Monoclinic phase (2d) of the multicrystal that results from the arrested transition gives a structure analysis at T = 170 K with a major component that is nearly identical – but not rigorously so – to those obtained for the monoclinic phases at T = 277 (2a) and 220 K (2c). A telling difference involves the unique ⁿBu group that suffers disorder at higher temperature (C20–C23, Fig. 4). Disorder is reflected in the principal mean-square displacement amplitudes (MSDA) for atoms C22 and C23 (Table 3). As is also clear from Table 3, the foreshortening of the `apparent' C—C distance that accompanies librational disorder is pronounced at T = 277 K for (2a), significant but less exaggerated at 220 K for (2c) and observable but small at 177 K for (2d). Such variation with temperature discriminates between dynamic and static disorder, and is a strong indicator in this case for dynamic disorder. Being able to make this determination is one of several reasons for not restraining the terminal C—C bond length in the higher-temperature determination.

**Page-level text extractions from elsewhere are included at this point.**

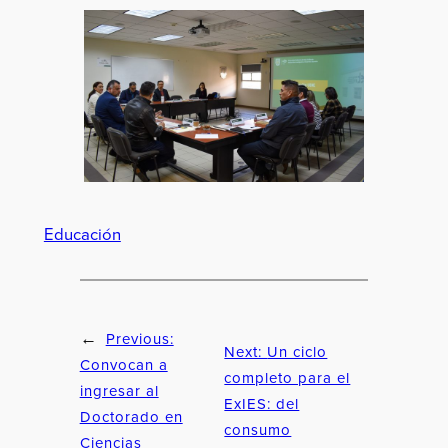
Educación
Previous:
←
Next:
Un ciclo
Convocan a
completo para el
ingresar al
ExIES: del
Doctorado en
consumo
Ciencias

Possibly more intriguing is that the monoclinic structure (2d) at T = 170 K, derived from the sample after the arrested phase transition, has a minor-disordered component with one ⁿBu group in a syn conformation, as in the triclinic structure that results from the phase transition. We refrain from drawing speculative conclusions, but it may be that the first step in the phase transition is a conformational change in the affected ⁿBu group, and that this is then followed by the global change of the sample to the triclinic phase.

The arrested transition, which may well be fortuitous, also permits a more exact comparison between the two phases than is often the case with transitions, because it was possible to characterize the two phases at the same temperature. In actual fact, all five structural results can be superimposed quite well – anion, cation and inter­stitial water – except for terminal atoms C22A and C23A, which upon ordering mark the difference in the triclinic phase.